◆ **Source data**
----------

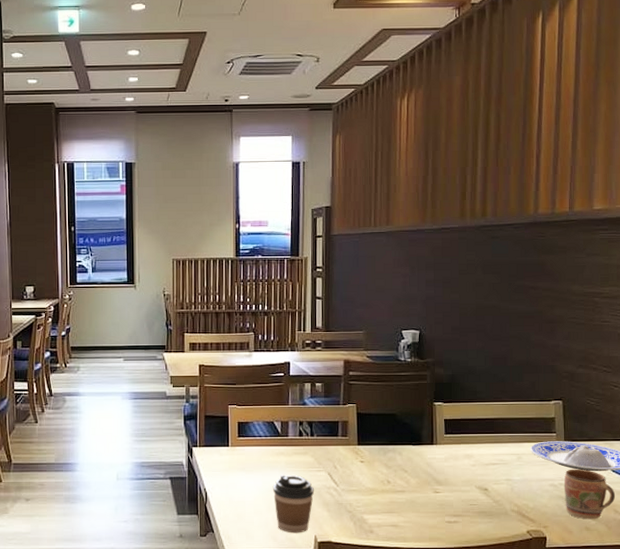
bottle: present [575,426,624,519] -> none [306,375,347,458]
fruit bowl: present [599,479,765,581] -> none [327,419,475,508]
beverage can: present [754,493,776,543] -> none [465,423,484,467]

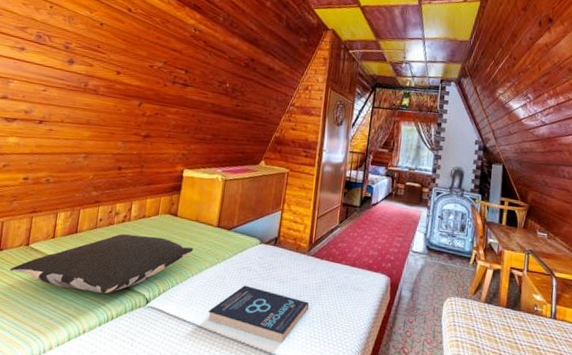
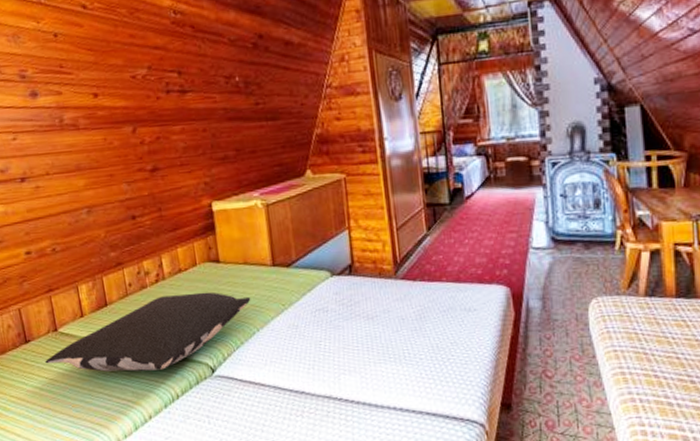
book: present [208,285,309,344] -> none [288,330,411,392]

----------

◆ **Try it**
Word for word, print all of the data; skip the pictures.

◆ **Task solution**
bottle: present [575,426,624,519] -> none [306,375,347,458]
fruit bowl: present [599,479,765,581] -> none [327,419,475,508]
beverage can: present [754,493,776,543] -> none [465,423,484,467]

book: present [208,285,309,344] -> none [288,330,411,392]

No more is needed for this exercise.